News

IP Address Configuration with Hyper-V: Pro Tip

I recently resurrected my old Slackware based email server project and decided that instead of handling all of my email the server would act as a spam proxy and forward all the good email to my commercial server.  My hosting situation only allows me one physical machine and for this to work I needed to run Slackware virtually and route the messages internally.

As some of you may be aware when dealing with a co-located server you are given a block of IP addresses that are then bound to the NIC so you can assign them to IIS, Email, FTP etc..  For this project I wanted to bind my new VM to an unused IP address and then route email between the machines using DNS. 

Sounds simple enough, I prepared my new Slackware VM offline and then uploaded it to the server.  From there I created the virtual machine and attached the new VHD (virtual hard drive) and all appeared to be good.  The problem was I could ping and access external websites however, I was unable to ping the host machine.  The host machine could ping the guest however it couldn’t access any resources on the guest.  I tried pulling up a web application on the guest machine and got the "server cannot be contacted" message.  I then tried accessing a SAMBA share and was prompted for a login and password.

It was almost like the machine was there but it wasn’t on the same network.

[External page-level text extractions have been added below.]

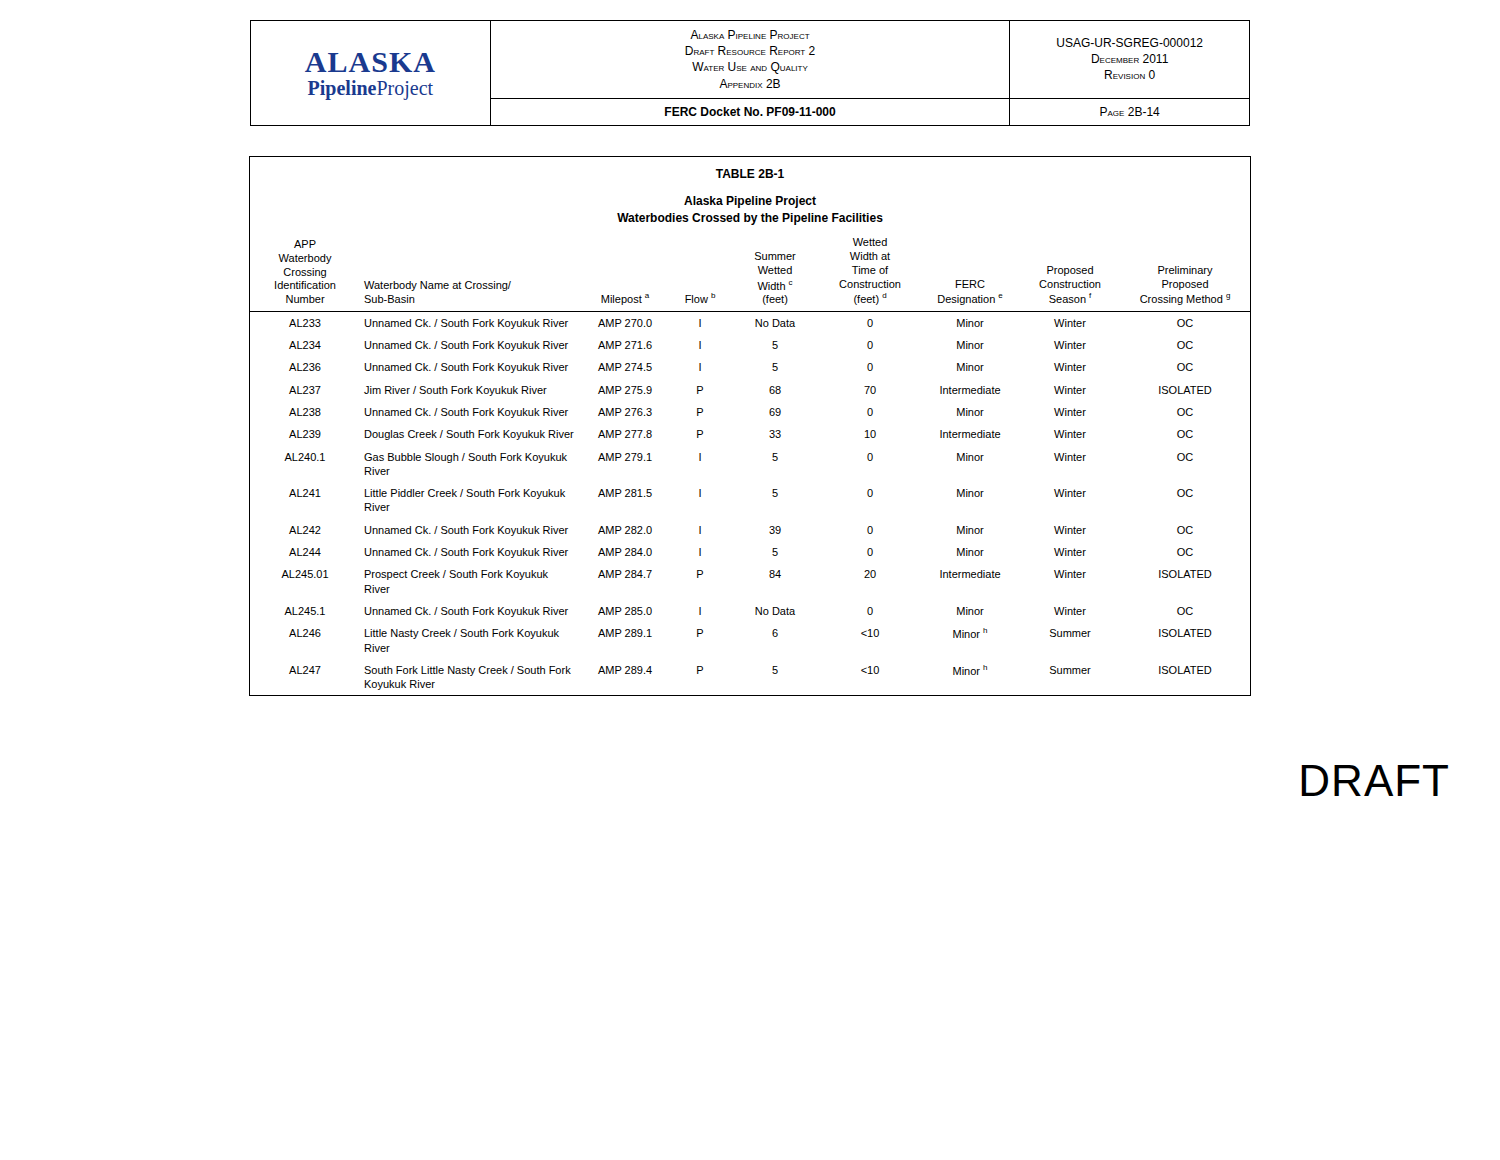| ALASKA Pipeline Project | Alaska Pipeline Project Draft Resource Report 2 Water Use and Quality Appendix 2B | USAG-UR-SGREG-000012 December 2011 Revision 0 |
| FERC Docket No. PF09-11-000 | Page 2B-14 |
TABLE 2B-1
Alaska Pipeline Project
Waterbodies Crossed by the Pipeline Facilities
| APP Waterbody Crossing Identification Number | Waterbody Name at Crossing/ Sub-Basin | Milepost a | Flow b | Summer Wetted Width c (feet) | Wetted Width at Time of Construction (feet) d | FERC Designation e | Proposed Construction Season f | Preliminary Proposed Crossing Method g |
| --- | --- | --- | --- | --- | --- | --- | --- | --- |
| AL233 | Unnamed Ck. / South Fork Koyukuk River | AMP 270.0 | I | No Data | 0 | Minor | Winter | OC |
| AL234 | Unnamed Ck. / South Fork Koyukuk River | AMP 271.6 | I | 5 | 0 | Minor | Winter | OC |
| AL236 | Unnamed Ck. / South Fork Koyukuk River | AMP 274.5 | I | 5 | 0 | Minor | Winter | OC |
| AL237 | Jim River / South Fork Koyukuk River | AMP 275.9 | P | 68 | 70 | Intermediate | Winter | ISOLATED |
| AL238 | Unnamed Ck. / South Fork Koyukuk River | AMP 276.3 | P | 69 | 0 | Minor | Winter | OC |
| AL239 | Douglas Creek / South Fork Koyukuk River | AMP 277.8 | P | 33 | 10 | Intermediate | Winter | OC |
| AL240.1 | Gas Bubble Slough / South Fork Koyukuk River | AMP 279.1 | I | 5 | 0 | Minor | Winter | OC |
| AL241 | Little Piddler Creek / South Fork Koyukuk River | AMP 281.5 | I | 5 | 0 | Minor | Winter | OC |
| AL242 | Unnamed Ck. / South Fork Koyukuk River | AMP 282.0 | I | 39 | 0 | Minor | Winter | OC |
| AL244 | Unnamed Ck. / South Fork Koyukuk River | AMP 284.0 | I | 5 | 0 | Minor | Winter | OC |
| AL245.01 | Prospect Creek / South Fork Koyukuk River | AMP 284.7 | P | 84 | 20 | Intermediate | Winter | ISOLATED |
| AL245.1 | Unnamed Ck. / South Fork Koyukuk River | AMP 285.0 | I | No Data | 0 | Minor | Winter | OC |
| AL246 | Little Nasty Creek / South Fork Koyukuk River | AMP 289.1 | P | 6 | <10 | Minor h | Summer | ISOLATED |
| AL247 | South Fork Little Nasty Creek / South Fork Koyukuk River | AMP 289.4 | P | 5 | <10 | Minor h | Summer | ISOLATED |
DRAFT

I checked ifconfig on the Slackware VM and it was hard coded to the address I wanted and DNS was setup correctly and would resolve external sites such as google.com but wouldn’t resolve hardwareasylum.com which was hosted on the host machine.

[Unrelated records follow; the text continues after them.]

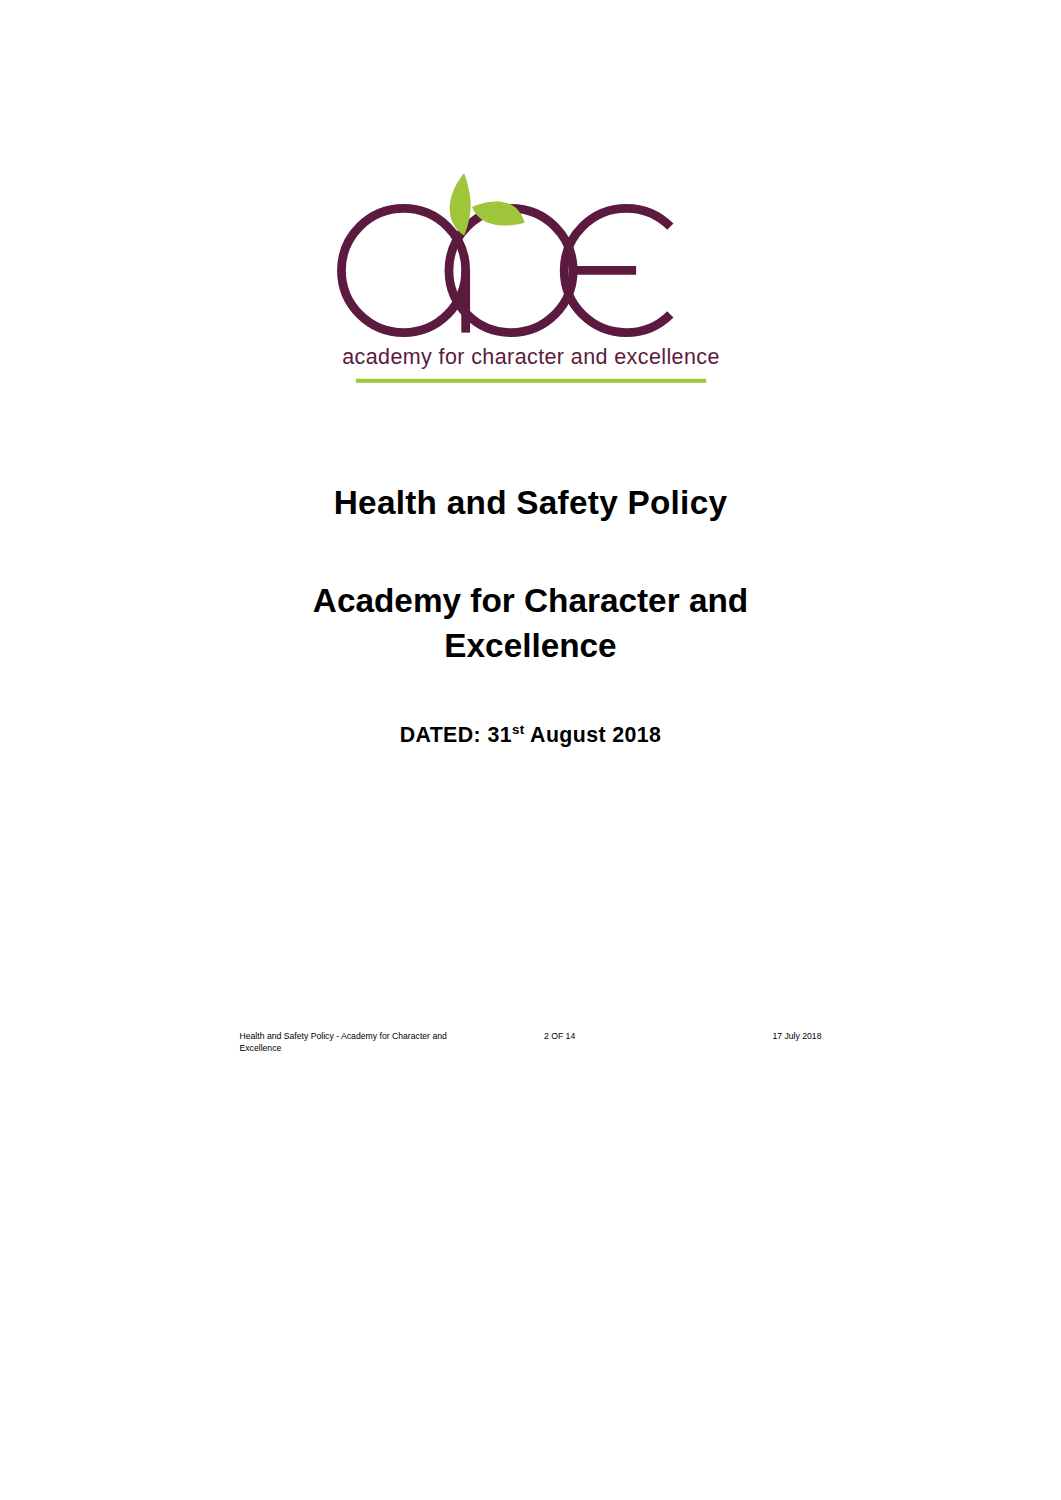academy for character and excellence
Health and Safety Policy
Academy for Character and Excellence
DATED: 31st August 2018
Health and Safety Policy - Academy for Character and Excellence
2 OF 14
17 July 2018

It was around this time that I started hitting Google looking for a solution and could not find anything related to my particular situation.  In fact most people were complaining they could ping the guest machine but the guest couldn’t get out.  Of course the solution for that is to setup your virtual network to use a physical NIC and that will allow you to access more than just the local machine.  My system was setup that way and I checked and rechecked it many times.

I was about to give up until I tried one final thing.

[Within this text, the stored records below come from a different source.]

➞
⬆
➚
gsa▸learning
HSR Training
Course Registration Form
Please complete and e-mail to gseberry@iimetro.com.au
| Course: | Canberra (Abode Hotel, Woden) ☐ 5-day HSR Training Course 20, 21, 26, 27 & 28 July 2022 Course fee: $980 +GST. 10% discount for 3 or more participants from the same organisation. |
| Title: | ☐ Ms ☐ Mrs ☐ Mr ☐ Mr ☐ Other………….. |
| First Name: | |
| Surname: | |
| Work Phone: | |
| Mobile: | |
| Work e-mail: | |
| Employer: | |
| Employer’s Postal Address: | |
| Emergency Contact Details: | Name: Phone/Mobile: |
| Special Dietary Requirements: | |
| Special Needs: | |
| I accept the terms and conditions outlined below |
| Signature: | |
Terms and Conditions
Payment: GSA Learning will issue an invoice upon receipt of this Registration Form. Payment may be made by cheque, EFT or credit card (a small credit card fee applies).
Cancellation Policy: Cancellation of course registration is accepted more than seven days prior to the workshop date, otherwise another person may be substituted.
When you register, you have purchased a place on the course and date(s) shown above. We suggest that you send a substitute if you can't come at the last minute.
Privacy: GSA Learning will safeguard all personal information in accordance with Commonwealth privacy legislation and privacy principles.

In the situation where you are running a Hyper-V VM and the guest (VM) can access external sites but cannot contact the host and when the host machine cannot access the guest machine.

Unbind the Guest (VM) IP address from the physical NIC on the Host machine. 

As it turns out there was an IP conflict but, it wasn’t getting recorded in the event logs or preventing the guest machine from accessing the Internet.  When the host machine tried to access the guest it was getting confused as to what IP address to use and I suspect was using the instance that was bound to the physical NIC and not the one running internally on the Guest VM.